Somehow she found the door and pulled on it, but it was still locked. She looked at her watch, but it was only 8:45. She screamed just before everything faded into darkness.

She woke up an hour later to a small rustling and the pages from the ruined books scattered everywhere, ruined. She crept quietly around the room, looking for something she could use as a weapon. She found an iron candlestick on a lonely, dusty chairside table and hefted it, keeping her eyes wary watching for the Book Worm.

She checked the time again: 9:51; ten minutes until Mum and Daddy get back. As soon as she looked up, the rustling began to get louder.

This time the crash came from behind and Lucy screamed. She swung the candlestick with all her might at the slimy creature. A solid crunch resulting in a hideous shriek gave Lucy some time to flee toward the door, screaming all the way. She heard a muffled, “Lucy!” Her father was home!

“Daddy!” she cried. “Help me! I’m trapped!”

“I’ll be right there, sweetie!”

It was an agonizing minute and a half as Lucy hid from the Book Worm. She heard a slam on the door as her father attempted to break into the library. The Book Worm returned and Lucy struck back at it, just as her father burst through the door, his shotgun in hand.

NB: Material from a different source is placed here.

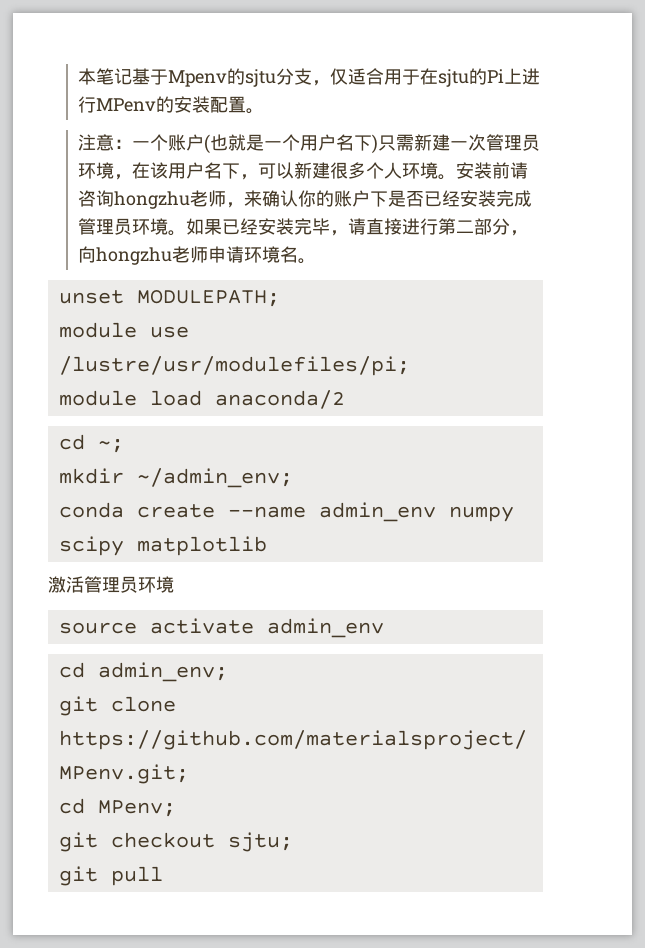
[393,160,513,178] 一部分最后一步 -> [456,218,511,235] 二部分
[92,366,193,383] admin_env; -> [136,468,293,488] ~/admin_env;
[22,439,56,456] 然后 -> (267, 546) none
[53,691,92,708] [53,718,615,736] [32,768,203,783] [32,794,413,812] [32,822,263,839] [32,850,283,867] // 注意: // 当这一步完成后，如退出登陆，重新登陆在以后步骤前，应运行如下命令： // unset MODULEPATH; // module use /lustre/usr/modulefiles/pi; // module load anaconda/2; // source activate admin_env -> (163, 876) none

“Run, Lucy!” But the Book Worm already had her. Lucy’s father ran toward the posterior of the creature and unloaded a round. A terrifying screech echoed throughout the large library as the oversized insect let go of Lucy. He took another shot at its head, but the creature was undeterred. With sticky blood flying every which way, he shot again and again, yet no matter how hard he tried, he couldn’t subdue the gelatinous bibliophile.

Lucy’s father aimed again, a direct shot for the horrendous creature’s eyes. Click. The revolver was empty. He cursed and furiously threw the .44 where he had previously been aiming. The Book Worm made an unnatural shriek, knocking over a bookshelf in its recoil.

Lucy’s father hastily picked up his daughter and fled from the room and into the long hallway. The Book Worm squealed again, but Lucy was safe.

Her father ran outside to the external garage and returned a few moments later with a large blowtorch and a hose extension.

“What are you doing, Bruce?” Lucy’s mother queried, gripping her husband’s arm with white knuckles and eying him with a pale face.

He did not respond, but returned her gaze for a moment and then headed off down the hall. Lucy noticed that the worm was still screeching, begging for the fight to end.

Her father reached the end of the hall and turned toward his family for no more than a second, nodded, and plunged into the library, blowtorch blazing.

Lucy couldn’t help but scream, “No! Daddy, don’t!” She began to sob.

Suddenly, the Book Worm’s outbursts became more intense, higher in pitch, and more frequent. Lucy could just barely hear the sound of the flames over its horrible racket.

Then, just as instantaneously as the screaming had increased, it ceased. All that could be heard was the sound of flames being doused and the fire alarms squealing. She could feel her father smiling, knowing that his family was safe and sound. Lucy ran to her father and embraced him. Everything was alright. She was safe.